L’elemento fantastico rimane la chiave di volta anche del terzo racconto “Prima che tu fossi invisibile“, che narra, dagli occhi di una donna il cui marito, dopo un comunissimo incidente stradale, è diventato improvvisamente invisibile. Secondo i medici, non sussiste alcun pericolo di vita, ma, al tempo stesso, non conoscono possibilità di guarigione perché è un caso unico al mondo. Non che la vita di Morizo – questo il nome dell’uomo invisibile – sia cambiata molto: dopo un breve periodo in ospedale, l’uomo torna alla sua vita di tutti i giorni, alle pulizie della casa, al suo lavoro stakanovista in smart working, alle piccole passeggiate nel quartiere dove vive, ma dove non ha mai fatto amicizia, alle sue preoccupazioni. Tutto riprende come prima della sua invisibilità, senza che nessuno davvero si accorga di nulla, a dimostrazione che Morizo, probabilmente, era già invisibile da prima, mentre si sperdeva in una giungla umana che non percepisce nemmeno i volti delle persone, ma raccoglie solo i sacrifici del loro lavoro. Eppure sua moglie si sente responsabile di quanto accaduto al marito, perché era l’unica che lo percepiva nei suoi confini della materialità umana, nel suo sguardo triste, nella sua ruga corrugata sulla fronte ogni volta che era preoccupato, nella cupezza che lo prendeva dopo lunghe ore di lavoro e, ogni volta, aveva tanto desiderato non vedere più la sua faccia. Anni di matrimonio l’avevano portata a confondersi della presenza e a non sapere più se amava quell’uomo o la sua vita con lui, se lo aveva scelto perché voleva guardare quel volto e quel corpo ogni giorno della sua vita o se non preferisse piuttosto come tutto si incastrava bene nella quotidianità di tutti i giorni con lui. E, mentre il marito inizia a capire che, se ancora può camminare per strada senza essere visto, ma rimanendo consapevole di se stesso e della sua corporeità, un giorno inizierà a mettere in dubbio la sua stessa esistenza, scomparendo completamente anche nei ricordi di coloro che lo avevano conosciuto visibile, la moglie comprende che il suo amore è rimasto immutato, ma che le preoccupazioni e i fastidi che costellano l’esistenza lo avevano nascosto. Ora, però, nel timore dell’assenza, sente più viva quella presenza che percepisce svanire sempre di più da sé.

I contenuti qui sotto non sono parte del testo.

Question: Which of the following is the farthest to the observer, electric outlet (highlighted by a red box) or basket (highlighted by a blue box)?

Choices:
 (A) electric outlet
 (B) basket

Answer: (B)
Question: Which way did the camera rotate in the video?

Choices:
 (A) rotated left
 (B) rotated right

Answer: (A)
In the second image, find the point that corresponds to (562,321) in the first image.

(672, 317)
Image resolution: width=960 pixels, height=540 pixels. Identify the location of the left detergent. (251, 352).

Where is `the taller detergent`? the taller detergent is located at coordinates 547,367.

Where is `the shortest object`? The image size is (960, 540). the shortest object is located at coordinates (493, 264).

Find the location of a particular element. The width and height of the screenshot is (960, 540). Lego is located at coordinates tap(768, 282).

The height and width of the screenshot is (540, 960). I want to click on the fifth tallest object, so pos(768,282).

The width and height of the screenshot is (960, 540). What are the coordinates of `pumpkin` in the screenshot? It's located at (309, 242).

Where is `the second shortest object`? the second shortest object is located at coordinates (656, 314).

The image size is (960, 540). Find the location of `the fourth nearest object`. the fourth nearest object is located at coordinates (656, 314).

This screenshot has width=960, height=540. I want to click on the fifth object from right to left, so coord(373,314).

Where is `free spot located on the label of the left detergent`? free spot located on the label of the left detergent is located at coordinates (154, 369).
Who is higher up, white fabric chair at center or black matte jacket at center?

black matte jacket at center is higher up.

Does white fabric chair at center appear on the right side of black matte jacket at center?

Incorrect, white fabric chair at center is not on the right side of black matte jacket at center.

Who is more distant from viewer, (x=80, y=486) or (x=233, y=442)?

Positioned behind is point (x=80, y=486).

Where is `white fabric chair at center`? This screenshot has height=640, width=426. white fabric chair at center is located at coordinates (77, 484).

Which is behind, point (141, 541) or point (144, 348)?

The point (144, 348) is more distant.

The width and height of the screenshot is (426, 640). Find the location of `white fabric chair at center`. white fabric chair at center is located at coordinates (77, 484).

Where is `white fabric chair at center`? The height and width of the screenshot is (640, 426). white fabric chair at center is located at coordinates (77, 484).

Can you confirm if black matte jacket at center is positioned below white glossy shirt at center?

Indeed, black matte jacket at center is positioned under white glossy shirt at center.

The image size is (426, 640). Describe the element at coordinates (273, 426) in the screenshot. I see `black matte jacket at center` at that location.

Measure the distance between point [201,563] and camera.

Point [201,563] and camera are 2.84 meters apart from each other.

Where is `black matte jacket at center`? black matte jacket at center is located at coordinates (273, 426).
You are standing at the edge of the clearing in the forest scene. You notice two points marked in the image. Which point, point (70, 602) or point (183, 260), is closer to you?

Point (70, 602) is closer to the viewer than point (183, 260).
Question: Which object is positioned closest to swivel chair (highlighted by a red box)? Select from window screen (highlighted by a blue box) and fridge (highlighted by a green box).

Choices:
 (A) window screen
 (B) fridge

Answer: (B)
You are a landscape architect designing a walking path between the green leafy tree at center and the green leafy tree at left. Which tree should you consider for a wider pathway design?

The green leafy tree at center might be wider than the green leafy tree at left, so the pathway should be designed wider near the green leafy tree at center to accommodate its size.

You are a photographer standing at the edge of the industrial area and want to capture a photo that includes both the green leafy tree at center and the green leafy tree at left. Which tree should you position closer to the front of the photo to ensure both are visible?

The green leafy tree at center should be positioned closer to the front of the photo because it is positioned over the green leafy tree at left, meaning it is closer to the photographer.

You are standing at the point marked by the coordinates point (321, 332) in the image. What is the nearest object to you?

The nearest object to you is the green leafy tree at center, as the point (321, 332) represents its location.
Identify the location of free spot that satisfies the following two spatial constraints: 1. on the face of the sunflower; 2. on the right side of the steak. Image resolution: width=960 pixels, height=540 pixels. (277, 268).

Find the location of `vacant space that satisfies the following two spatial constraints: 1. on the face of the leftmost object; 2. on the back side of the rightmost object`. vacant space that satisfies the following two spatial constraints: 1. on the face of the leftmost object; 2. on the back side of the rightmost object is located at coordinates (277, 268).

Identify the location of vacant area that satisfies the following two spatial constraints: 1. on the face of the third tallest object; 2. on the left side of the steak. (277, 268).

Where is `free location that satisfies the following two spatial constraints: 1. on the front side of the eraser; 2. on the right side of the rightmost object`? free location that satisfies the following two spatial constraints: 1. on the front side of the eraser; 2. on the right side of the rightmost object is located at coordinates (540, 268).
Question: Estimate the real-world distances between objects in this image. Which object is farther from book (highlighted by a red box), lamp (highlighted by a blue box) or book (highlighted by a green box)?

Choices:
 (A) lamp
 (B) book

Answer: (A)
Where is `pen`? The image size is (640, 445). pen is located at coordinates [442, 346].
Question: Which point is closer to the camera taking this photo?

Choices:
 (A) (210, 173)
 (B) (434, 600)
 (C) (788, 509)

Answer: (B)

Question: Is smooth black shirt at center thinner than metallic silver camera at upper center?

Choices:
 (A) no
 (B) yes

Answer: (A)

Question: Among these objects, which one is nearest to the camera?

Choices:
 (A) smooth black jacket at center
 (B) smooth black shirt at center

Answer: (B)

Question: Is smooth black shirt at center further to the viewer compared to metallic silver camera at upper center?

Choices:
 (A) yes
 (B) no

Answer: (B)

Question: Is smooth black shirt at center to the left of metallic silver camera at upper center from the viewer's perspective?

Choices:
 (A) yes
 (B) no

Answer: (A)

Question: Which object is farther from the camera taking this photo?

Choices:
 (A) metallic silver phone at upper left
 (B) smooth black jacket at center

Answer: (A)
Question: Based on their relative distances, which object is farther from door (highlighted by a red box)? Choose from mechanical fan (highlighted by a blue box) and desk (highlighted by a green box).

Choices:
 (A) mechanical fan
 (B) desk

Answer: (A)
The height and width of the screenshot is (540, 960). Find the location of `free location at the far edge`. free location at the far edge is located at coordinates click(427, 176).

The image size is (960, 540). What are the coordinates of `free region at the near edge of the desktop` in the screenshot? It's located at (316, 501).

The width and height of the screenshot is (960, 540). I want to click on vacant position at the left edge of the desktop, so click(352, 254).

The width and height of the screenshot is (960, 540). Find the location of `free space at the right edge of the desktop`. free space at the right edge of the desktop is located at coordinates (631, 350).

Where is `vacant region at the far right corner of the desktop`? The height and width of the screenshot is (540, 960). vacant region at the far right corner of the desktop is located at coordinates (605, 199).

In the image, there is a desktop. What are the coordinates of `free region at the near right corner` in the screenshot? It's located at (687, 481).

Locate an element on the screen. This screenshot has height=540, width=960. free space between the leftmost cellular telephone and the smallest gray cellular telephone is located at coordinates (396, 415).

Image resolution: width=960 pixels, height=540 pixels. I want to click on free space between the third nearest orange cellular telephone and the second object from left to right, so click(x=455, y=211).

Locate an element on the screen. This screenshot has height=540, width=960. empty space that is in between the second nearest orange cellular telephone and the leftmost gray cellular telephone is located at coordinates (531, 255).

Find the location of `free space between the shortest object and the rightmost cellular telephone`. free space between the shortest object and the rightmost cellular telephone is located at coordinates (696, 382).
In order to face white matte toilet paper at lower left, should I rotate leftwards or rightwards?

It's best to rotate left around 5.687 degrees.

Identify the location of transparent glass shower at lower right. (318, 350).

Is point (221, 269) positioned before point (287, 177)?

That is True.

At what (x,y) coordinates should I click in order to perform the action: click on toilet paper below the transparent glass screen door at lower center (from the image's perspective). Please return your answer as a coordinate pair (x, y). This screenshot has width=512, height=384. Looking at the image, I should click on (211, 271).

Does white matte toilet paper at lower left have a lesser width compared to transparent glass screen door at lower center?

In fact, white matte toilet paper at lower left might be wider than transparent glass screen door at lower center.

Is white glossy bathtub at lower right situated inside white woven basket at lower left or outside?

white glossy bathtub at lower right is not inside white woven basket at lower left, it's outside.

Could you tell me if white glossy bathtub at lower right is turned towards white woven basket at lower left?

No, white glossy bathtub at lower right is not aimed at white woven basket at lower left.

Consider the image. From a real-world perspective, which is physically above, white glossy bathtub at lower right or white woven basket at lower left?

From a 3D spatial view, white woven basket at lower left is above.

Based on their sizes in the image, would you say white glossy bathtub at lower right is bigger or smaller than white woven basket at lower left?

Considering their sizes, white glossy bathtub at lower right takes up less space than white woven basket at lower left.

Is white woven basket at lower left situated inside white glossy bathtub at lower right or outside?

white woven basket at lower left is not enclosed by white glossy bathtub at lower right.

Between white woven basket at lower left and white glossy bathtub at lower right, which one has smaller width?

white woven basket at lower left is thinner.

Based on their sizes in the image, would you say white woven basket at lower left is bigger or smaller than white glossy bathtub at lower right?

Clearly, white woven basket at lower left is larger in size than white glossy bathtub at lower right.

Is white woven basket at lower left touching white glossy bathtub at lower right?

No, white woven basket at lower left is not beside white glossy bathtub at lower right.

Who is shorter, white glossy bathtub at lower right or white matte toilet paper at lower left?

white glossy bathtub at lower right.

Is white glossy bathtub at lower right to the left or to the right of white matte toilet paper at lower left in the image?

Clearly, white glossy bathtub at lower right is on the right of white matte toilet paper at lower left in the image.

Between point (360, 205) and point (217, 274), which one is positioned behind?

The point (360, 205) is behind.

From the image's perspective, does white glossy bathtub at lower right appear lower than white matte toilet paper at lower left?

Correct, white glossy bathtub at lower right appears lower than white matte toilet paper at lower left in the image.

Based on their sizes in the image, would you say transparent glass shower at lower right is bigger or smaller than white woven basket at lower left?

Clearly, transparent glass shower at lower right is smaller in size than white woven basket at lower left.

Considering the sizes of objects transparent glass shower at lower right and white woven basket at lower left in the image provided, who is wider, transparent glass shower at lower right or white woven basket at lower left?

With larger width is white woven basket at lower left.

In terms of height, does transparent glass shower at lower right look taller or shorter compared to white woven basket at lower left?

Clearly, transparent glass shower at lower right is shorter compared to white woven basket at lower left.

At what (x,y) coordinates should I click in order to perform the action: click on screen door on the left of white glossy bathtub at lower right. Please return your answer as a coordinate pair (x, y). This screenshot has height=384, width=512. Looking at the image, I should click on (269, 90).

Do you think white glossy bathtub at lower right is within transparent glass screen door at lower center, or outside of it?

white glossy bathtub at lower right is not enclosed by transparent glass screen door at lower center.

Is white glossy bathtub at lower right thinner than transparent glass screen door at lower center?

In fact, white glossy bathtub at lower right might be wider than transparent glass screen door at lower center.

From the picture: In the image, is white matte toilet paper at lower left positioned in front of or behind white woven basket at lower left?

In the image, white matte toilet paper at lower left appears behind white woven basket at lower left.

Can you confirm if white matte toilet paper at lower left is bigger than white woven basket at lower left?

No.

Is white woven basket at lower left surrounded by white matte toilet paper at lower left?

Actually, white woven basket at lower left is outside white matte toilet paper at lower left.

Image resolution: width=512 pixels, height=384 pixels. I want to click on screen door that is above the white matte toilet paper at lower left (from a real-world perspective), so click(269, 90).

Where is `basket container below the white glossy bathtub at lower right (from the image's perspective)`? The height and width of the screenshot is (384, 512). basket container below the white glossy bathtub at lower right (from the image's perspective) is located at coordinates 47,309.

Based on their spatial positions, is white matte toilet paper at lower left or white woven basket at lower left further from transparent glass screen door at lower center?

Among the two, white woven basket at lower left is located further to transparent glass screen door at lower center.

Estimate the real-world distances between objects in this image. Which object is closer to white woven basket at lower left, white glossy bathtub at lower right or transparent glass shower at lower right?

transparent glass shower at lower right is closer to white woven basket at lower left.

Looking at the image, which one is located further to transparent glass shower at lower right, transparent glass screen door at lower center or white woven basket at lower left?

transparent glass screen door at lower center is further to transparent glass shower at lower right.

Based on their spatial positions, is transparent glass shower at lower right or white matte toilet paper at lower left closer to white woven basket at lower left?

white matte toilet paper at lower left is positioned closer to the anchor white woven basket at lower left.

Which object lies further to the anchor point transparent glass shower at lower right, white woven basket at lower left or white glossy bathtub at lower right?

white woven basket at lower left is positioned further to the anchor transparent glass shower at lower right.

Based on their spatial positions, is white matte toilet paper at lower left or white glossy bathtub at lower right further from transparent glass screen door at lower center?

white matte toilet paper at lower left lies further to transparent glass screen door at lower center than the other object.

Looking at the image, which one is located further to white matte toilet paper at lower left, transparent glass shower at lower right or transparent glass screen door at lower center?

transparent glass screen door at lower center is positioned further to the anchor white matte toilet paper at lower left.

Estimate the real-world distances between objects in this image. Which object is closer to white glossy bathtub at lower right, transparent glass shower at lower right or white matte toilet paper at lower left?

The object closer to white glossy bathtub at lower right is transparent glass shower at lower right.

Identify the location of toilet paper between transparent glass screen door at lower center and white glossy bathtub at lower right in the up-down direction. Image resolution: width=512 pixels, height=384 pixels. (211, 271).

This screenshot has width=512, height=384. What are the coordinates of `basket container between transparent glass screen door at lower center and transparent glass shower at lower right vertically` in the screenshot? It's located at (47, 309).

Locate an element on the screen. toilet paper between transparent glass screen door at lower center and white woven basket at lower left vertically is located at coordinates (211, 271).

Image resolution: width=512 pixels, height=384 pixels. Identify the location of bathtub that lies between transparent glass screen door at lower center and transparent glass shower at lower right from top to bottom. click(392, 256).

“Cammineremo fianco a fianco, seguendo convinti la linea del tuo profilo che domani svanirà”
Il quarto racconto, “Abbracciare la neve“, abbandona l’elemento fantastico per concentrarsi sulla crisi esistenziale di Wakaba, una giovane donna incinta, sottoposta a tutte le pressioni che famiglia, società e amici riescono a concentrare in un istante, a cominciare dal famoso adagio “Ricordati che il tuo corpo ormai non appartiene solo a te”, che inizia ad instillare lentamente un grosso dubbio nella protagonista: cosa è davvero e a chi appartiene il suo corpo? Ma, soprattutto, ne è mai stata veramente proprietaria? Una sera rimane per lavoro distante da casa e, a causa di una tempesta di neve, tutti i treni vengono cancellati. Si trova costretta così a trascorrere la notte in una caffetteria vicino alla stazione, in attesa che passi un treno per tornare. Qui conosce Koko, una donna elegante e sofisticata, che sembra l’esatto opposto di lei, ma che, al tempo stesso, comunica un’empatia che non ha mai trovato in nessuno. Entrambe bloccate dalla tempesta e da un treno che tarda a passare, decidono di trascorrere la notte di veglia conoscendosi e chiacchierando tra la caffetteria e i bagni pubblici e, come accade talvolta tra perfetti sconosciuti, riescono ad aprirsi e a confidarsi nei loro timori e nei loro contrasti che hanno con la società fino ad arrivare al punto centrale, alla bellezza del corpo delle donne, che appartiene solo a loro, in tutte le forme e in tutte le età, in tutte le diverse maniere di esistere e nonostante la società voglia sempre costantemente rendere la donna accessoria di altro, componente insignificante destinata a non possedere nemmeno la propria corporeità.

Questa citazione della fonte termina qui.